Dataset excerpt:
::::
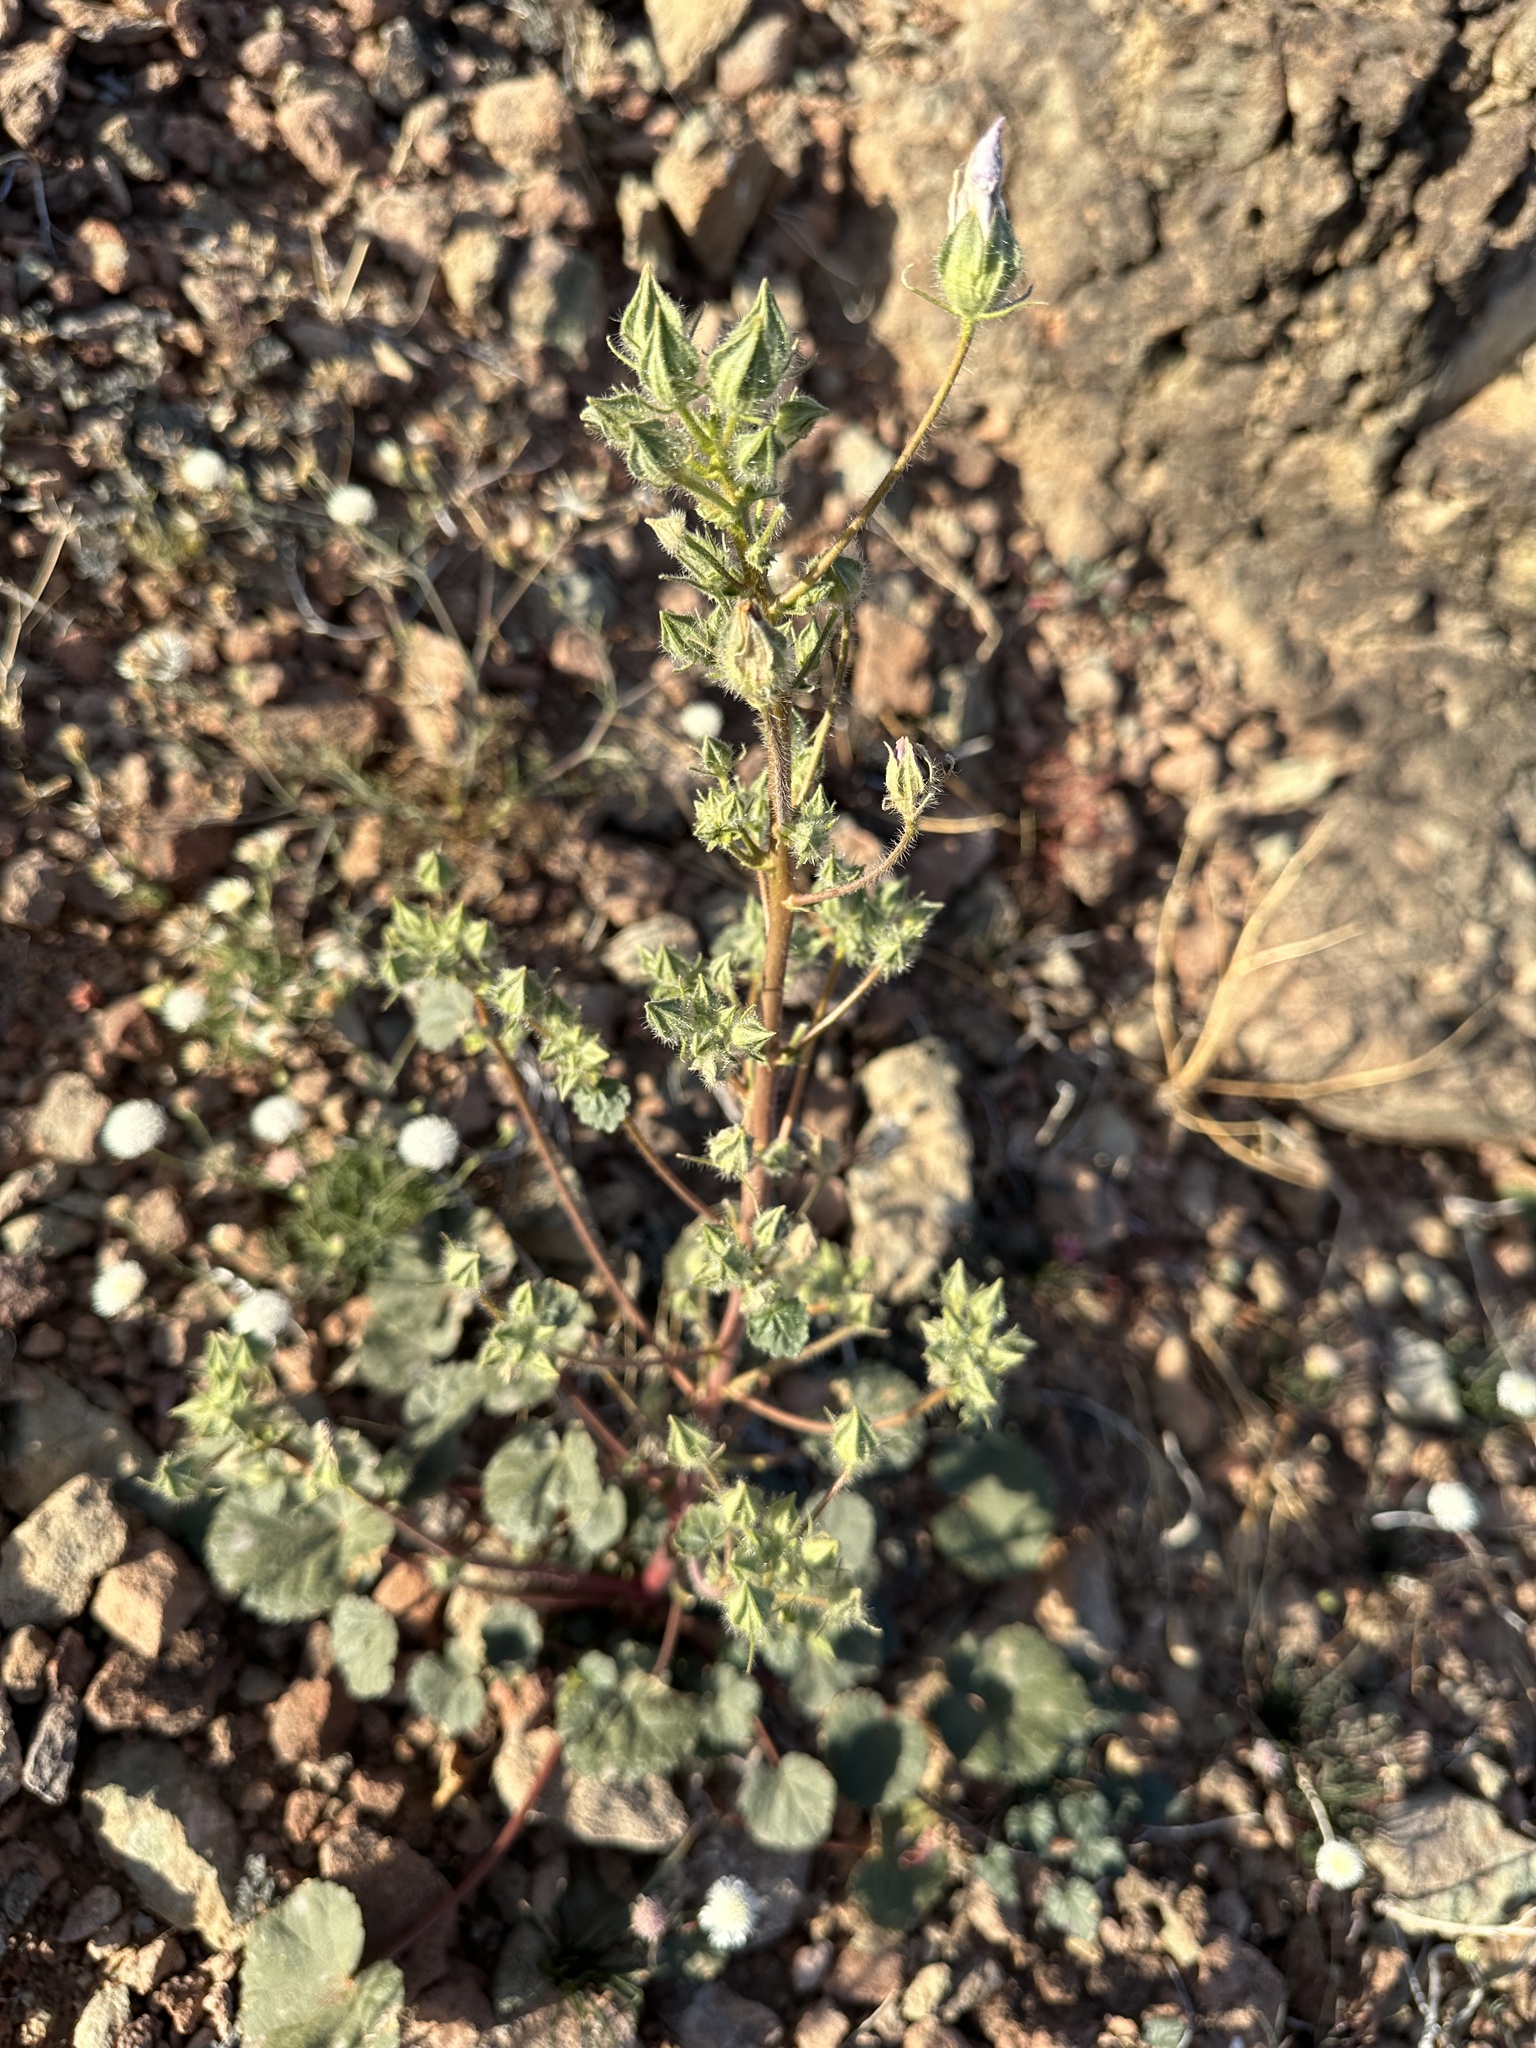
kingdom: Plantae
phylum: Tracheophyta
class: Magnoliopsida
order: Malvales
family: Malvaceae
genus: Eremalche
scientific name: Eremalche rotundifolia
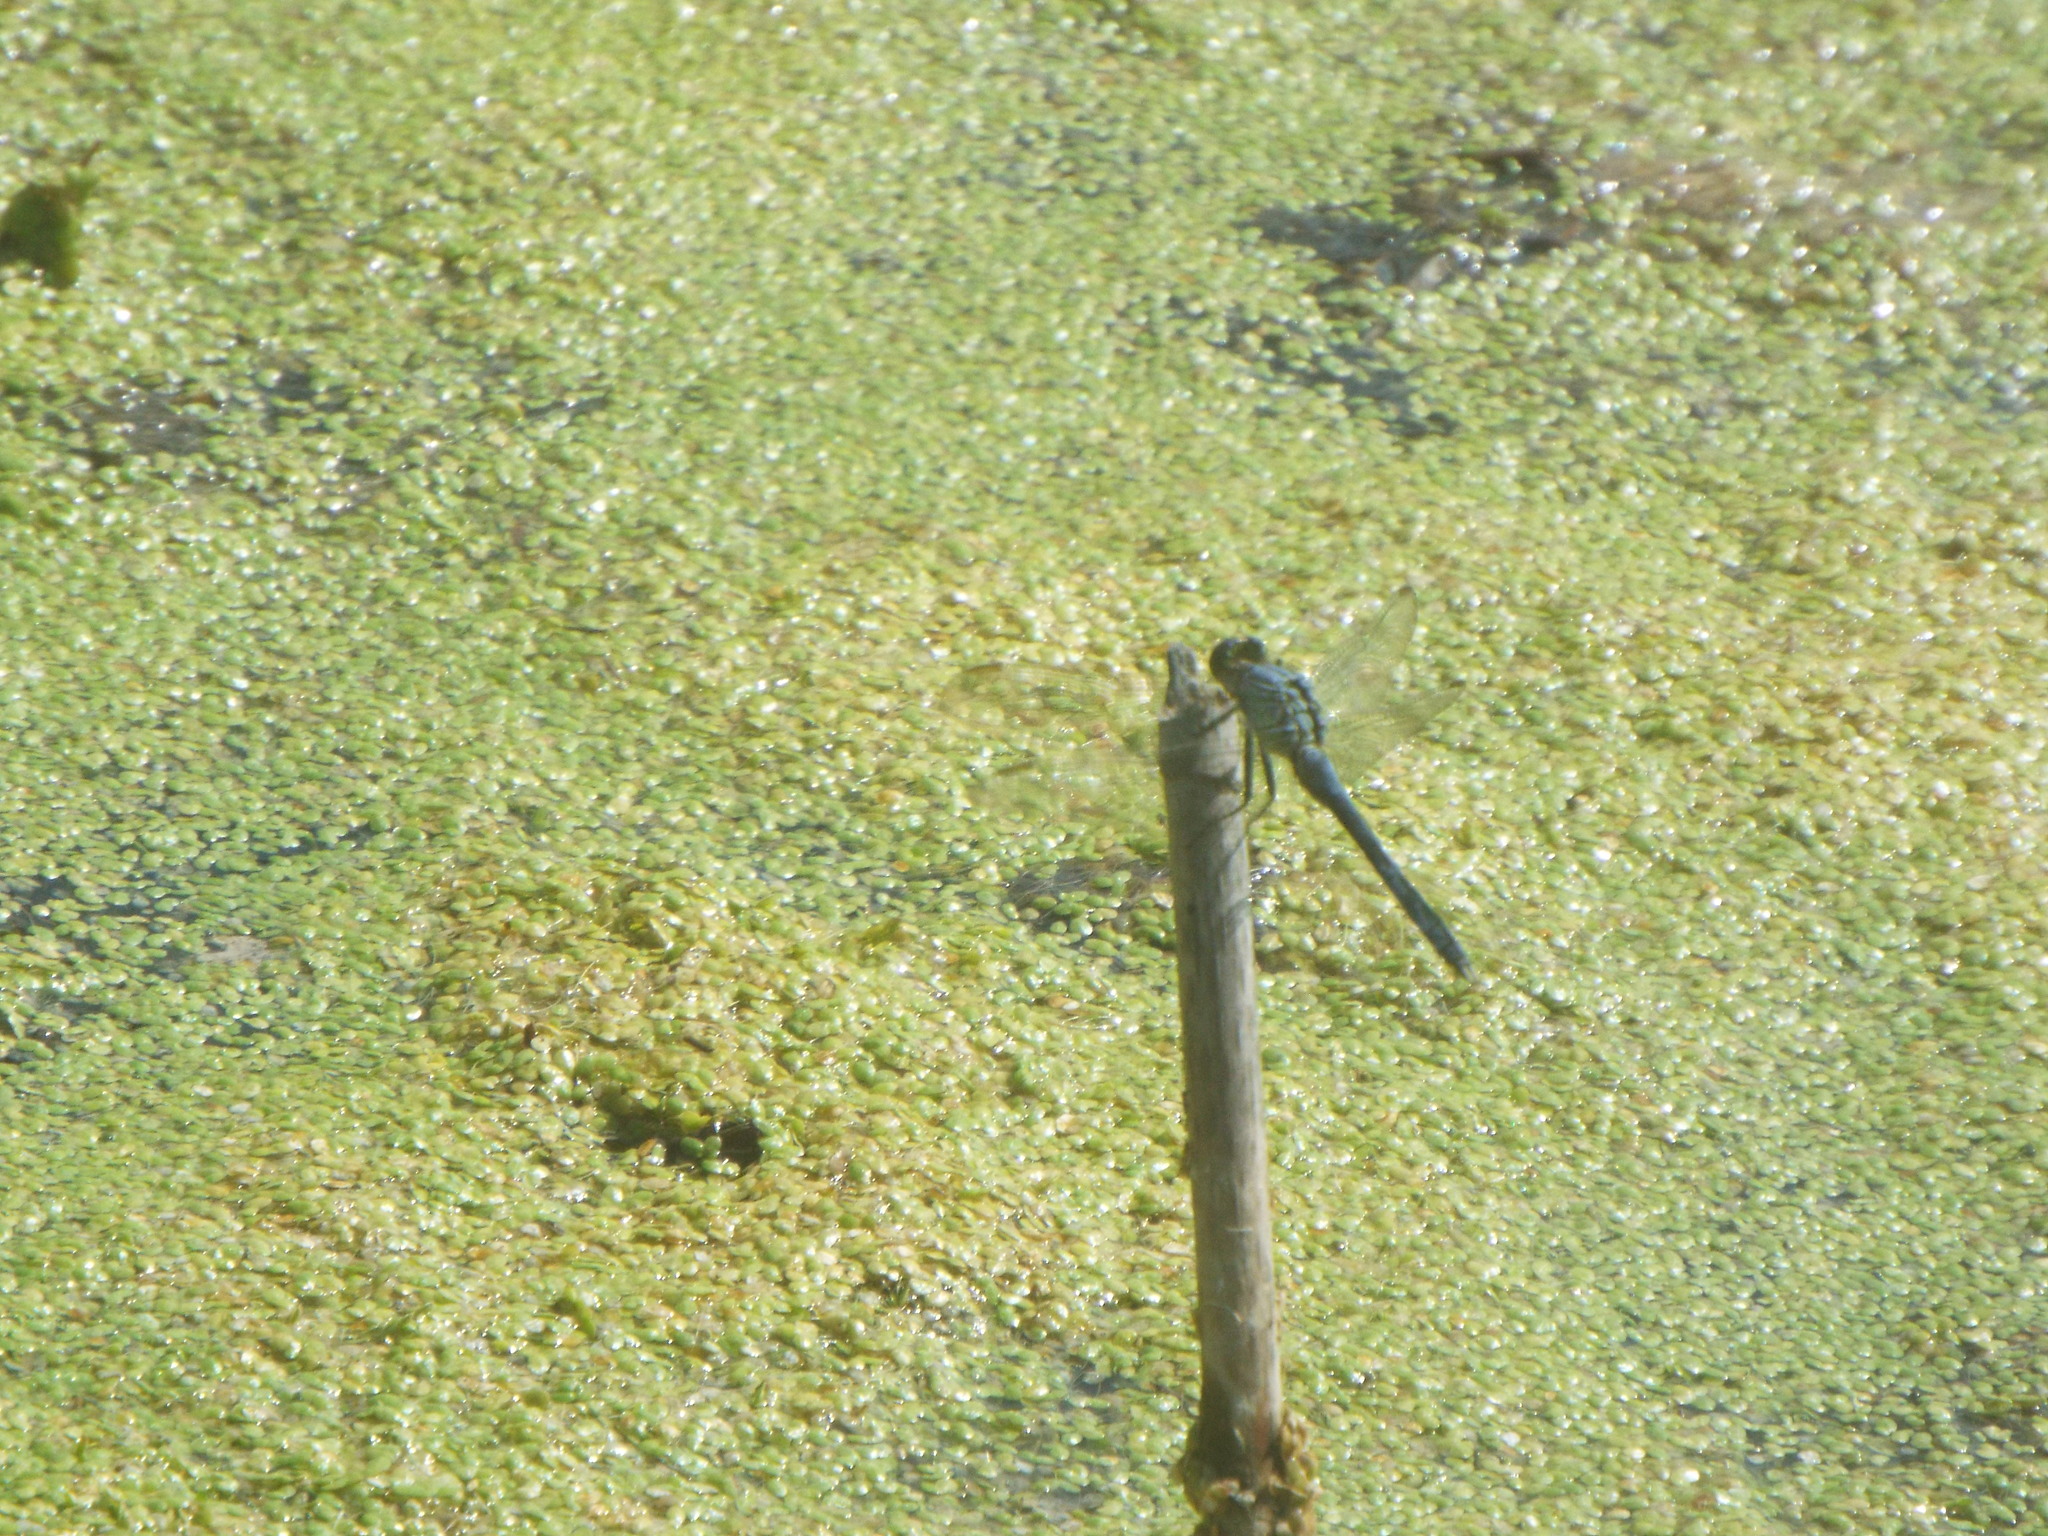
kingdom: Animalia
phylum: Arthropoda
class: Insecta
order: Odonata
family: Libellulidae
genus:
::::
## Exercise instructions
Put each line of the data above into a Markdown table with the columns Row and Line, numbering the rows and leaving out blank lines. Do not include the pictures in your answer.

## Worked answer
| Row | Line |
|---|---|
| 1 | kingdom: Plantae |
| 2 | phylum: Tracheophyta |
| 3 | class: Magnoliopsida |
| 4 | order: Malvales |
| 5 | family: Malvaceae |
| 6 | genus: Eremalche |
| 7 | scientific name: Eremalche rotundifolia |
| 8 | kingdom: Animalia |
| 9 | phylum: Arthropoda |
| 10 | class: Insecta |
| 11 | order: Odonata |
| 12 | family: Libellulidae |
| 13 | genus: |